I thought it might be interesting to see what kind of news coverage Mountain Man was getting in the year before he arrived in green.
Here's the first few installments:
Lakers coach Pat Riley remains unsigned, but says, "Things are getting more active and there's not going to be any problem." As for Clippers center Bill Walton, Riley says, "There's no secret we've been pursuing him, but we have a (salary) cap problem. Still, it's not a dead issue." Riley adds, "We've done a lot of talking with people. We're re-evaluating our team, but we don't want to make any reactive moves because of our tough loss to Boston.

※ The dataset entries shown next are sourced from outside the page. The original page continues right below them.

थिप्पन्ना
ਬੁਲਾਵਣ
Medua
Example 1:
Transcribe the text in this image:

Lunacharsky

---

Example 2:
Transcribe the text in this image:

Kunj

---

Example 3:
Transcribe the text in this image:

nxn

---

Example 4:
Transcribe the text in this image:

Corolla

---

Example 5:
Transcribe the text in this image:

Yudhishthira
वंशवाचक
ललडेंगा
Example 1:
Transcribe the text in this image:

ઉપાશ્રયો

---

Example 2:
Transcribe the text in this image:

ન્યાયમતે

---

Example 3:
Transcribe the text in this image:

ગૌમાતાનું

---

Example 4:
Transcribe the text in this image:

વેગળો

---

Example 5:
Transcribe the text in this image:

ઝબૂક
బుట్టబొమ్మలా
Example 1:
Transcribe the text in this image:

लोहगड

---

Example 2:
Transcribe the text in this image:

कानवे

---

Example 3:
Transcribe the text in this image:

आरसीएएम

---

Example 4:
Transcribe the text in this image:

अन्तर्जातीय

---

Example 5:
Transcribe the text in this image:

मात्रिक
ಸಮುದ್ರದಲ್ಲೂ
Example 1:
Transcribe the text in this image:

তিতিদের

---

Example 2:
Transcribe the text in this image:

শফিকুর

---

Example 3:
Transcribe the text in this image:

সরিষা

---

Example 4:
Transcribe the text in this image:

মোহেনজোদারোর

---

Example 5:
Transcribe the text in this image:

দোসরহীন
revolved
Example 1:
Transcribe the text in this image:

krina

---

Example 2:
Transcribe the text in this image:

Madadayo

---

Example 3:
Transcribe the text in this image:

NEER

--Boston Globe, September 4, 1984
The Lakers still are making noises about signing free agent Bill Walton, but Clippers general manager Carl Scheer insists his team will match a ny offer, although he does qualify his promise. "If they (the Lakers) want to trade James Worthy and Michael Cooper for Bill Walton,' said Scheer, "sure, I'm interested.

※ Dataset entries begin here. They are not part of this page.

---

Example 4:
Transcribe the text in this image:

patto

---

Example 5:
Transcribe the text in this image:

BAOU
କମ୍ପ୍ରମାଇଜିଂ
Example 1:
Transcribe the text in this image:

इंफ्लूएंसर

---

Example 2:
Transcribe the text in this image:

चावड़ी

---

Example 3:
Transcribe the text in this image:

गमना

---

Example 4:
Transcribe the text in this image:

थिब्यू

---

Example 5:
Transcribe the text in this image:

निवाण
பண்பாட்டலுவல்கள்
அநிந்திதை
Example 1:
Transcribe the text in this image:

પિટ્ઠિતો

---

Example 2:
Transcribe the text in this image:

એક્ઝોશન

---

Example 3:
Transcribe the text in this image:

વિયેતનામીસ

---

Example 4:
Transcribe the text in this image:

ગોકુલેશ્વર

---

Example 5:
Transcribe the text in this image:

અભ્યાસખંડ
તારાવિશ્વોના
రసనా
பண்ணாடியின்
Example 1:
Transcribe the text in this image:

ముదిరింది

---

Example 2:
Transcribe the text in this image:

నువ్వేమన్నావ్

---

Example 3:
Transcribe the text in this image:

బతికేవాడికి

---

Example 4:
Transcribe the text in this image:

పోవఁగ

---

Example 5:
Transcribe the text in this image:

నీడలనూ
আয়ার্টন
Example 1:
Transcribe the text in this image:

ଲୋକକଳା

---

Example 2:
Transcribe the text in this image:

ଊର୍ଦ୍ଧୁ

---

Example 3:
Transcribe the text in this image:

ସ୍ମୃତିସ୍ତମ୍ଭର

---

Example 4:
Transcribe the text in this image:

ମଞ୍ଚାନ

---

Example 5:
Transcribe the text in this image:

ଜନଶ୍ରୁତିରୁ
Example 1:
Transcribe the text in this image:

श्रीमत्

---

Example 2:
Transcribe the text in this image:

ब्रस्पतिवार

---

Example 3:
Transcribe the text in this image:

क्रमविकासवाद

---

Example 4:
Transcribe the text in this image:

--Los Angeles Times, Septemeber 2, 1984
Bill Walton, who became a free agent at the end of last season and reportedly is being sought by the Los Angeles Clippers and Los Angeles Lakers, has been offered $400,000 to play a 32-game schedule in Italy. The offer reportedly was made by Dan Peterson, who owns a franchise in Milan.

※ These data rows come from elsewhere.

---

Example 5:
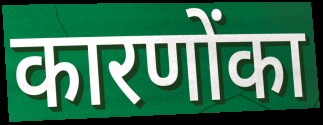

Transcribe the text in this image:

कारणोंका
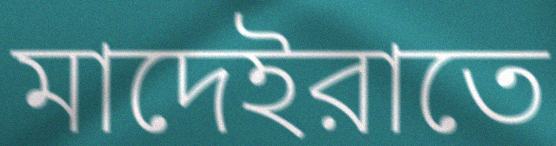
মাদেইরাতে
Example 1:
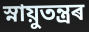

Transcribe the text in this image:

স্নায়ুতন্ত্ৰৰ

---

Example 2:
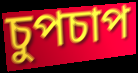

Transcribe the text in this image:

চুপচাপ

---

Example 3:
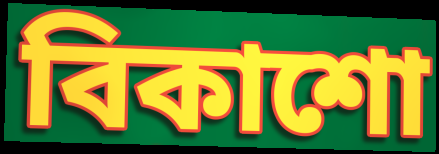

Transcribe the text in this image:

বিকাশো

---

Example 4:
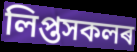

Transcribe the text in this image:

লিপ্তসকলৰ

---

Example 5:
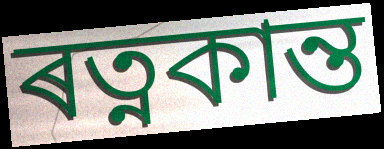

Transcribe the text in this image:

ৰত্নকান্ত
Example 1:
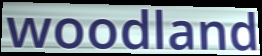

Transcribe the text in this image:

woodland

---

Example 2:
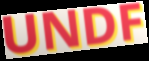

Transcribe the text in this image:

UNDF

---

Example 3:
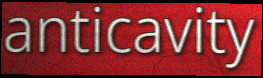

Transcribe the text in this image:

anticavity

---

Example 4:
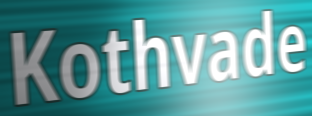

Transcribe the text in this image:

Kothvade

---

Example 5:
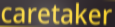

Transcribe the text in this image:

caretaker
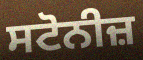
ਸਟੋਨੀਜ਼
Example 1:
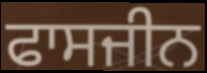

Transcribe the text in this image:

ਫਾਸਜੀਨ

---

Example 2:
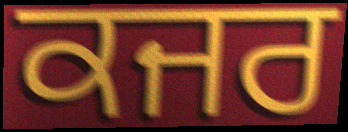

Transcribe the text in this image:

ਕਜਰ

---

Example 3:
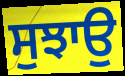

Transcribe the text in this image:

ਸੁਝਾਉ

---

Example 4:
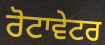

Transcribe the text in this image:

ਰੋਟਾਵੇਟਰ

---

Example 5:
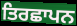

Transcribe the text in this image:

ਤਿਰਛਾਪਨ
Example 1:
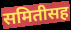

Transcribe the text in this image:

समितीसह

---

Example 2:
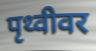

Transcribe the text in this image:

पृथ्वीवर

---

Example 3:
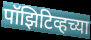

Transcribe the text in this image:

पॉझिटिव्हच्या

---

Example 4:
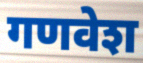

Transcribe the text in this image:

गणवेश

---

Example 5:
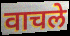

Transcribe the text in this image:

वाचले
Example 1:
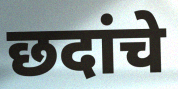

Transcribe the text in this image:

छदांचे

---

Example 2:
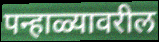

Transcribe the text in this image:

पन्हाळ्यावरील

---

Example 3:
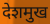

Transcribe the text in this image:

देशमुख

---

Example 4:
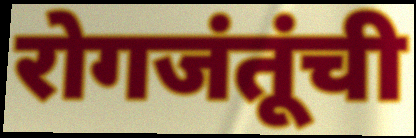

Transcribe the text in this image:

रोगजंतूंची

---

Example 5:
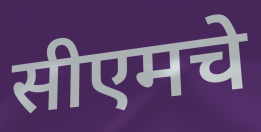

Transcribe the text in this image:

सीएमचे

--Miami Herald, August 19, 1984
The Mavericks still are looking for a center. Possibilities include Swen Nater of the Lakers (a free agent), Poquette of Cleveland or Walton, who is a free agent. The Clippers, however, who own the right of first refusal for Walton, have said that they will match any offer the Mavericks make. Dallas made an offer for Caldwell Jones, but the last thing the Houston Rockets want to do is help Dallas, so they traded him to Chicago for Mitchell.
--Dallas Morning News, August 18, 1984
Clippers center Bill Walton wants out, and the Lakers might make room by dumping Mitch Kupchak. But the Clippers would have to match any offer or lose face with their new fans in LA.